7 Simple Best Practices for Digital A/B Tests

You might know that many companies run “tests” in their web and mobile experiences, where they’ll pit one design, layout, or content set against another. It’s a way to see quickly which one works best. For instance, you might have one page with a slick graphic at the top, vs another one with text and a form at the top, to see which one gets the best interaction and form completion. At Cisco, we’ve been doing this at a component level for a while, and have begun to do these kinds of test with whole pages on Cisco.com. These tests help us understand which of two experiences is the easiest and most straightforward to use, and then we can apply that knowledge to our page designs in general.

But, it’s easy to over-complicate testing, which can lead sometimes to results that are hard to interpret or that generate too much data that can’t be readily analyzed. So, I asked our team on the Digital Support Experience to give us their best practices for how to plan page vs page tests the right way. Here are some great tips from the teams:

Identify your success metrics (“Overall Evaluation Criteria,” see below) at the beginning of your planning, so you can make clear the #1 thing your are optimizing for.
Establish Baseline performance for the KPIs/success metrics before you start the test. (understand where you’re starting from — how were things performing before the test?)
Before the experiment starts, state what will happen if the test a) succeeds, b) is inconclusive, c) fails.
Don’t do two new competing designs for A and B. A better model is to use the current design as “A” and a new design as “B” so you have a good control group.
Limit the number of variables that differ between the two versions.
Let the experiment run long enough to get a volume of data on the key items that will yield statistical confidence in the result.
Validate setup with an “A/A” test. The purpose of this is to check that your “system” for branching the users isn’t itself adding in a bias. (If you do a split of incoming users and you are directing them to pages that are exactly the same and you don’t get equal results, then your A/B branching system is adding bias itself.)

Overall Evaluation Criteria

“Overall Evaluation Criterion (OEC) forces you to ask the question: “what are you optimizing for?”

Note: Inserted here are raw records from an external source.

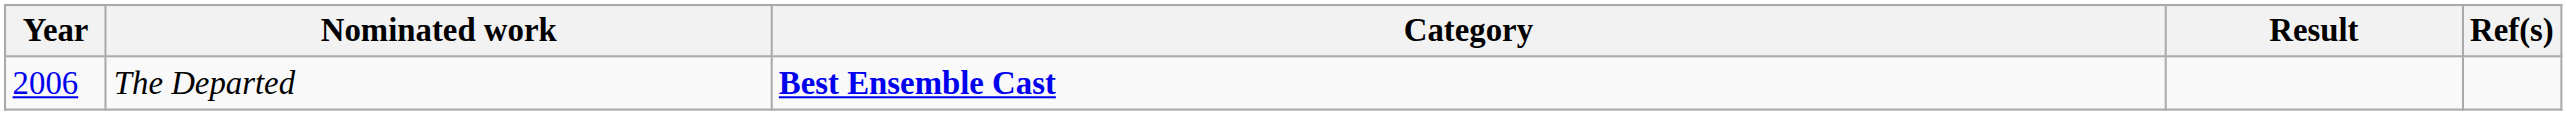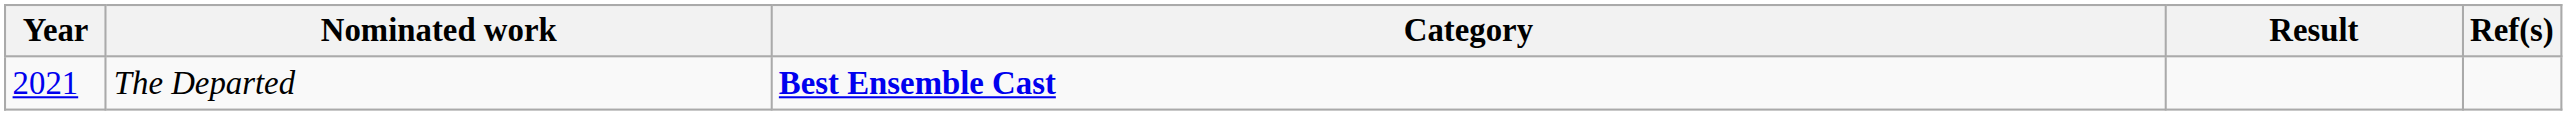The Departed | Year: 2006 -> 2021
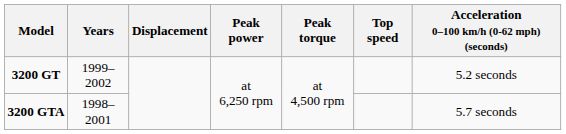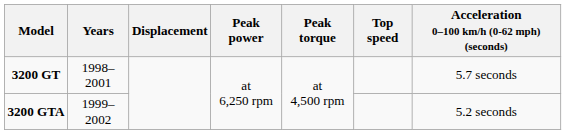3200 GT | Years: 1999–2002 -> 1998–2001
3200 GT | Acceleration 0–100 km/h (0-62 mph) (seconds): 5.2 seconds -> 5.7 seconds
3200 GTA | Years: 1998–2001 -> 1999–2002
3200 GTA | Acceleration 0–100 km/h (0-62 mph) (seconds): 5.7 seconds -> 5.2 seconds
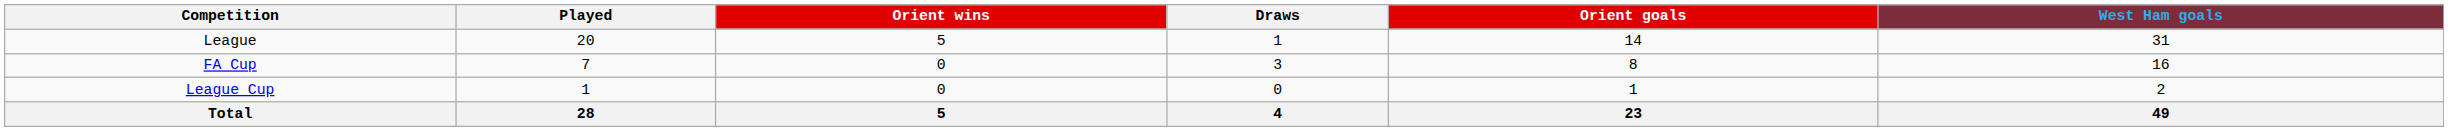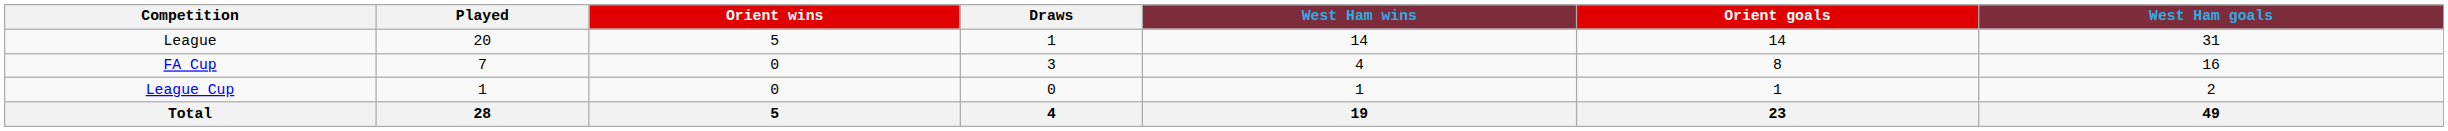+ column: West Ham wins | 14 | 4 | 1 | 19
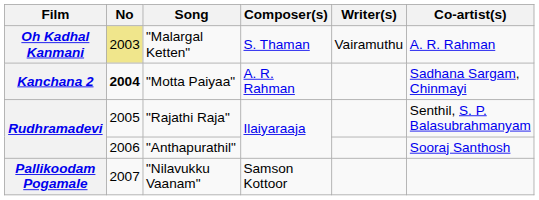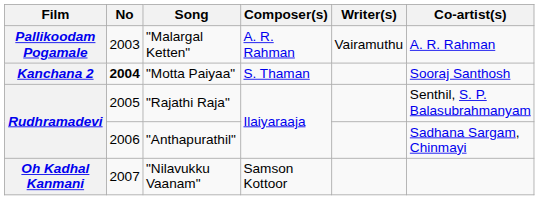"Malargal Ketten" | Film: Oh Kadhal Kanmani -> Pallikoodam Pogamale
"Malargal Ketten" | No: khaki background -> no background
"Malargal Ketten" | Composer(s): S. Thaman -> A. R. Rahman
"Motta Paiyaa" | Composer(s): A. R. Rahman -> S. Thaman
"Motta Paiyaa" | Co-artist(s): Sadhana Sargam, Chinmayi -> Sooraj Santhosh
"Anthapurathil" | Co-artist(s): Sooraj Santhosh -> Sadhana Sargam, Chinmayi
"Nilavukku Vaanam" | Film: Pallikoodam Pogamale -> Oh Kadhal Kanmani
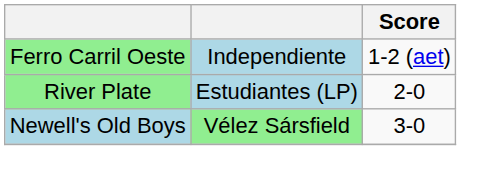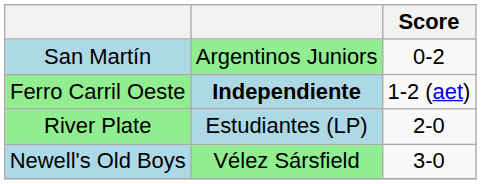+ row: San Martín | Argentinos Juniors | 0-2
Ferro Carril Oeste | column 2: normal -> bold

To do it right, only one OEC (think KPI) should be specified for your test. The reason for just one criterion is that multiple criteria can lead to muddy results. Version A improved KPI #1 but version B improved KPI #2 so which one was better? Therefore, it’s crucial to to specify one and only one KPI and optimize for that.

And, an Ultra-Tip

Perhaps the top tip of all is to improve your designs, content, and journeys based on the tests that you run. And, if you don’t understand why a particular experience is performing in a certain way, it’s probably time to supplement your A/B testing with some observational usability tests, so you can watch users interact with (and comment on) the experience they’re having. Test similar experiences on other sites, too, and you’ll a fuller picture.

What Do You Think?

Have you been running A/B and other kinds of tests on your digital experiences? What tips would you offer to your colleagues?